On an DELL R640 Server we tried to install the OS iDRAC Service.

With RedHat 7.6 and libc 2.17-260.el7_6.5 the according service "dcismeng" runs fine.

With RedHat 7.7 and libc 2.17-292.el7 the dcismeng crashes with error "dsm_ism_srvmgrd[17900]: segfault at 0 ip 00007fe342515b45 sp 00007fe343fe7a68 error 4 in libc-2.17.so[7fe3423d5000+1c3000]"

Any hint on how to solve this?

Responses

hi, did you solve this issue ?

Hi No, but do you have new info on that?

Hi,

Experiencing the same issue here. RHEL 7.7 on DELL MX740c blades. Jun 30 22:50:08 ............ kernel: dsm_ism_srvmgrd[168315]: segfault at 0 ip 00007fcfa977eb45 sp 00007fcfab24ba58 error 4 in libc-2.17.so[7fcfa963e000+1c3000]

dcism-osc-5.0.0-41.x86_64 dcism-3.5.1-1949.el7.x86_64

No current ideas here either.

Just to make matters more confusing, i have another DELL MX740c, with RHEL7.7 installed. Install dcism 3.5.1 absolutely fine, runs no problem.

I've checked the packages, and only a few minor differences, nothing that should make any difference., same libc versions etc. I tried installing one of the two missing packages on the broken box, but made no difference.

Looking at things like LD_LIBRARY_PATH now, as the none working box has that setup.

Having the exact same issue with RHEL 7.8 on a Dell R730. kernel 3.10.0-1127.13.1.el7.x86_64, glibc glibc-2.17-307.el7.1.x86_64.

Technically this is a problem with the dsm_ism_srvmgrd process. It's doing something which is causing an illegal memory access (segmentation fault) and so is terminated.

That said, we can see this only happens with an upgraded glibc-2.17-292.el7 onwards. The process works fine on old versions such as glibc-2.17-260.el7.

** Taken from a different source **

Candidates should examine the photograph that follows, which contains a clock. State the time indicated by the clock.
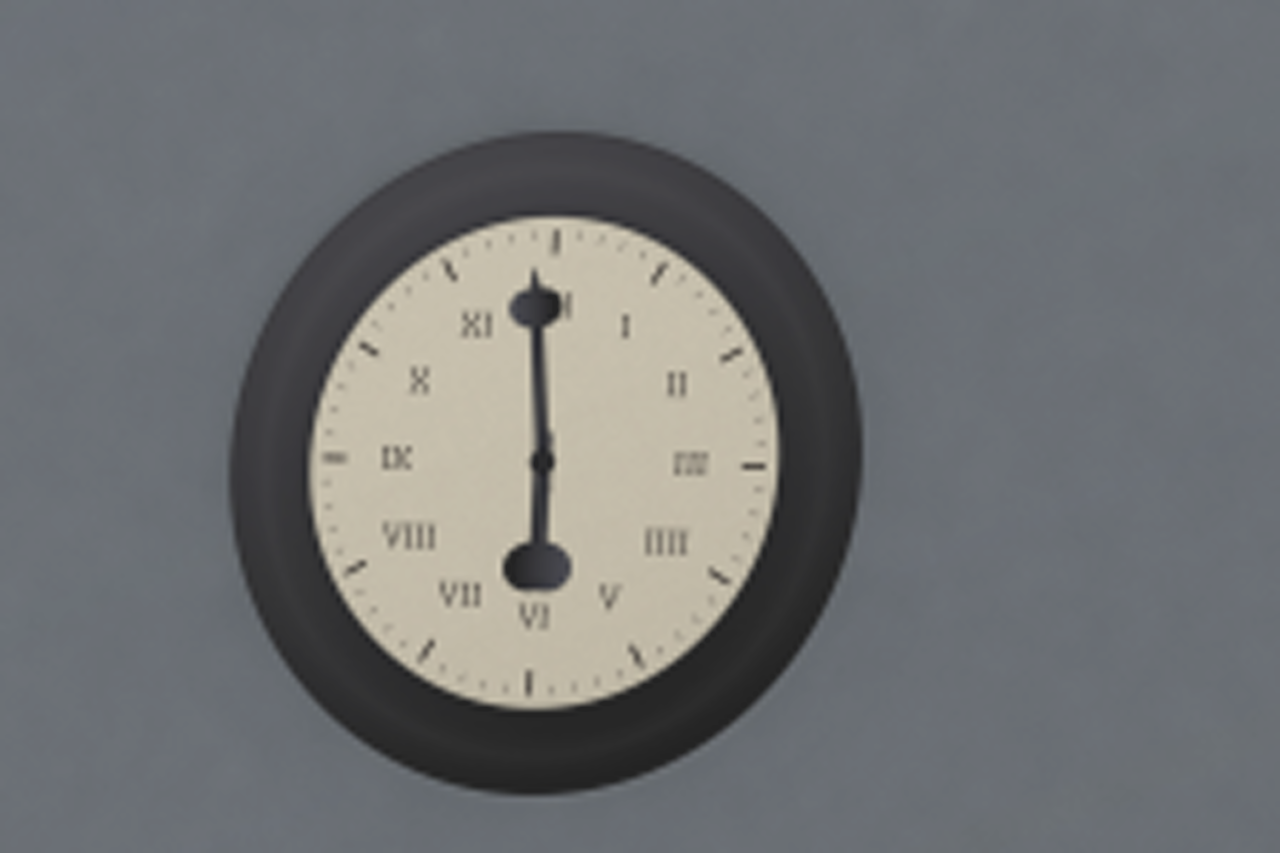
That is 5:59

It's possible that some bug has been fixed in glibc, and this process accidentally relied on that bug. The process has then become a "victim" of the bugfix. If so, the process needs to be corrected to follow the repaired behaviour.

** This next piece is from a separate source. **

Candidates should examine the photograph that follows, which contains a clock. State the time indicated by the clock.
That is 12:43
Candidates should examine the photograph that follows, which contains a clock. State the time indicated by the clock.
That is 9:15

It's possible that a bug has been introduced into glibc which this process just happens to hit. If so, we should probably fix that.

The correct troubleshooting path is to pursue the owner of dsm_ism_srvmgrd to quantify exactly what that process does to prompt the segfault.

If it's an apparent fault in glibc then we could investigate that in several ways - via support case, via TSANet engagement, or the vendor could pursue it via B2B partner relationship.